# Bosnian (BCS):  used to, accustomed to



## musicalchef

Dobar dan,

What is the most common way (or some of the most common ways) to say you are used to (or accustomed to) something?  

I found "navići se," and "naviknut" in the online dictionaries, but I'm not sure how to use them, or if you need a preposition for what you are used to, or if it is just in the accusative.

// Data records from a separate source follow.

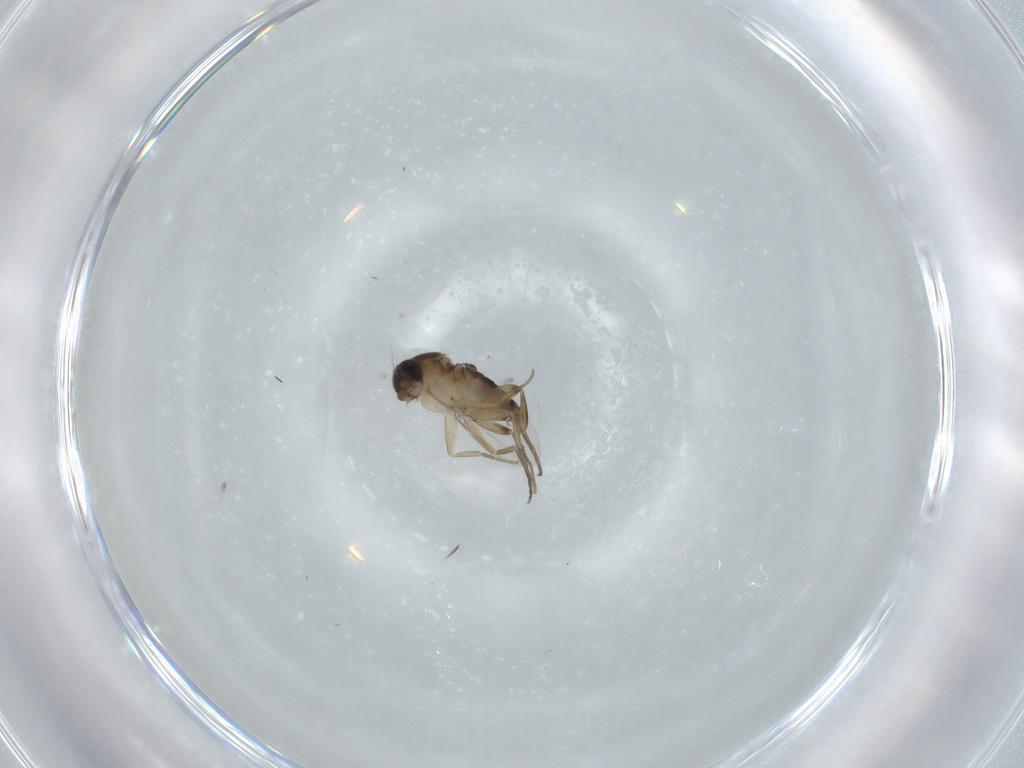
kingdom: Animalia
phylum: Arthropoda
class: Insecta
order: Diptera
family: Phoridae
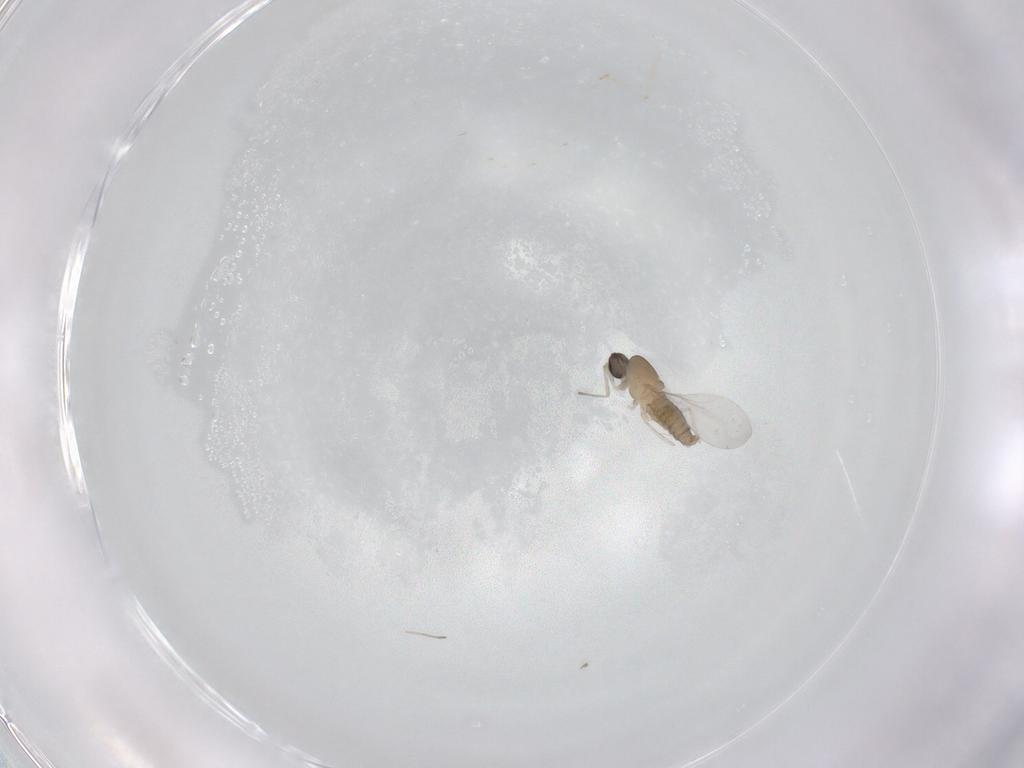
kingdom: Animalia
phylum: Arthropoda
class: Insecta
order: Diptera
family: Cecidomyiidae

For example, how would one say:

1).  I am used to cooking my own food.

2).  I am not used to cold weather.

Hvala lijepo!


----------



## Duya

"Navići se/naviknuti se" (I think that both forms are correct, so in perfect there's both _navikao/naviknuo_ but in present only _naviknem_) is reflexive; the literal translation is "to accustom oneself".

Your examples would read:

1a) Navikao sam se da sam kuham [hranu].
2a) Nisam se navikao na hladno vrijeme.

As I told you earlier, Slavic reflexive verbs often play the role of English passive. Here, you can also use the passive proper (with passive verbal adjective, _naviknut_):

1b) Naviknut sam da sam kuham.
2b) Nisam naviknut na hladno vrijeme.

The choice is stylistical, but active (a) is generally preferred. Passive (b) might imply that I was forced to acquire the habit somehow. So, 1a) is much better than 1b) (I personally prefer to cook), but 2b) is as good as 2a).


----------



## slavic_one

1a) is better than 1b), a agree, tho I'd say without "se" "Navikao sam da sam kuham" (and btw I got chef's sentence as "Navikao sam da kuham svoju hranu."
But as for 2nd sentence:
2a) to me sounds more like "I STILL haven't got used to cold weather."
so 2b) sounds better to me.


----------



## musicalchef

Hvala!  Just to clarify, "naviknut" is a regular object, right?  So it would be "naviknuta" for me then.  But yes, I'd probably use the active in most contexts. "Nisam se navikala na hladno vrijeme."  Except later when I've been forced to get used to the cold!


----------



## Duya

slavic_one said:


> 1a) is better than 1b), a agree, tho I'd say without "se"



Yes, indeed, now that you say it... "se" is optional here, and it still sounds grammatical to me. I don't recall any other verb with such feature. 

Grammatically, what happened here is that _naviknuti_ is a state-transition verb (acquiring the state of being accustomed), so it belongs to the group of verbs whose active adjective can function as adjective proper, so all these 3 forms are (?) correct and near-synonymous:

_Ja sam navikao na hladnoću.
Ja sam se navikao na hladnoću.
Ja sam naviknut na hladnoću.
_
But I'd better ask on another forum before I enter the speculating mode...


----------



## slavic_one

In your case "Nisam se navikla/naviknula na hladno vrijeme"


----------



## slavic_one

Duya said:


> Yes, indeed, now that you say it... "se" is optional here, and it still sounds grammatical to me. I don't recall any other verb with such feature.
> 
> Grammatically, what happened here is that _naviknuti_ is a state-transition verb (acquiring the state of being accustomed), so it belongs to the group of verbs whose active adjective can function as adjective proper, so all these 3 forms are (?) correct and near-synonymous:
> 
> _Ja sam navikao na hladnoću.
> Ja sam se navikao na hladnoću.
> Ja sam naviknut na hladnoću.
> _
> But I'd better ask on another forum before I enter the speculating mode...



Yes, it's optional, I just said this one more option (whic I'd personally use).
And now while I was writing previous post was thinking.. is "naviknuo/la" gramatically correct?


----------



## phosphore

slavic_one said:


> 1a) is better than 1b), a agree, tho I'd say without "se" "Navikao sam da sam kuham" (and btw I got chef's sentence as "Navikao sam da kuham svoju hranu."
> But as for 2nd sentence:
> 2a) to me sounds more like "I STILL haven't got used to cold weather."
> so 2b) sounds better to me.


 

To me "nisam se navikao" does sound like "I still have not got used" but "nisam navikao" does not; to me it means exactly "I have not got used".


----------



## musicalchef

Hvala puno!  I'll copy these down


----------